The Green Party is urging the Government speak out for the rights of developing countries so they don't get trampled on again, at this week's World Trade Organisation (WTO) ministerial meeting in Cancun.

"The WTO is close to melt-down due to the undemocratic and domineering behaviour of the rich G8 counties and their corporations which direct and determine its procedures and outcomes," Green Co-leader Rod Donald said today.

"The organisation is a mass of contradictions. It claims to be a 'rules-based organisation' that champions the principles of 'transparency, non-discrimination and procedural fairness' yet its lack of internal transparency, participation and democracy is appalling, especially when its decisions and actions have such far-reaching effects on the lives of billions of people."

The Greens are urging the Government to sign on to the Memorandum on the Need to Improve Internal Transparency and Participation at the WTO, promoted by ten international civil society organisations, including Oxfam, Public Service International and the World Wide Fund for Nature, which calls for 26 specific reforms.

"Imagine how New Zealanders would feel if our Parliament made decisions in the same way that the WTO operates," said Rod Donald. "This is what we could expect:

* the Speaker of the House and the Chairs of the committees (and/or 'friends' whom they chose) would draft all bills, and then

* the Speaker and the committee Chairs would chair the discussion of their own proposals, but

* documents to be discussed would not be provided in sufficient time for adequate prior consideration of the matters to be discussed, and

* so many meetings would be scheduled at once that MPs could not get to all the ones they needed to get to, however

* decisions would be made by the 'consensus' of those MPs who can manage to attend all relevant sessions for as long as the matter to be decided is discussed, but since

* committee meetings would always be held in Queenstown, and

* electorates would have to fund their MP's attendance at all meetings, therefore

* only MPs from rich electorates would get to attend all meetings, and

* poor MPs would not know what happened at these meetings, because

* there would be no Hansard or other record of discussions in the House or at committees, and in any case

* the Chair of the committee and his/her 'friends' from the rich electorates would hold secret meetings and not invite MPs from the poor electorates.

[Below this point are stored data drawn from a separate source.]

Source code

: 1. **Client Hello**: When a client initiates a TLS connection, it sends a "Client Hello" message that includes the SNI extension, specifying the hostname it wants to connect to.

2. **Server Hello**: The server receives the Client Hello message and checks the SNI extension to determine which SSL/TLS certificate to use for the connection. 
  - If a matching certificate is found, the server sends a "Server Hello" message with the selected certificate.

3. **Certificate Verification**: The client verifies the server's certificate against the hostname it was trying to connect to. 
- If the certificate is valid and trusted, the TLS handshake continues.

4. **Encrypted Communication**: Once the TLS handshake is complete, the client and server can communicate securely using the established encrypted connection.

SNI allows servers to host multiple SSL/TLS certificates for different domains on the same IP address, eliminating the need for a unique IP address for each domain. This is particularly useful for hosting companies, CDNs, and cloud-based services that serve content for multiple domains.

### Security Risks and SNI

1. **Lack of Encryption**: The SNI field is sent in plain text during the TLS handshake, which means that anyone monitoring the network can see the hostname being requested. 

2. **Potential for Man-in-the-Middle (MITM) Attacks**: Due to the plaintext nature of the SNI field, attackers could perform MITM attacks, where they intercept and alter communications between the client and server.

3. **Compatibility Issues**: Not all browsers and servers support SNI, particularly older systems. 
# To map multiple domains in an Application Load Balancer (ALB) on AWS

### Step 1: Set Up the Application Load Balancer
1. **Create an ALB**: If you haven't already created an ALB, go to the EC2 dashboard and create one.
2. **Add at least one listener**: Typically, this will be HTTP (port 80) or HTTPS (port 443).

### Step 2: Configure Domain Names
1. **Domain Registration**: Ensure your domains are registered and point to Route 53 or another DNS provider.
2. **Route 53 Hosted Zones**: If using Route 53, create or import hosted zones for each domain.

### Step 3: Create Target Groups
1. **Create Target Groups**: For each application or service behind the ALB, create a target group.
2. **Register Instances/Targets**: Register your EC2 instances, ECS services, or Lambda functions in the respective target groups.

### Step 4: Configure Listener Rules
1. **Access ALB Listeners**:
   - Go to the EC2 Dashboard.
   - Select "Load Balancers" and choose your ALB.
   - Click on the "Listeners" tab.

Nor would they allow

* minority reports from MPs who disagree with the Chair and the Chair's friends, although

* any MP or group of MPs could put up their own proposals at any time, and if the Chair liked them they would be offered as substitutes, and the Speaker of the House could at any time announce his/her views as the 'consensus' of the Parliament."

"As New Zealanders, we wouldn't accept our own country being run in such an ad-hoc, exploitive and dictatorial fashion," Rod Donald said. "Why should the people of the world put up with it?"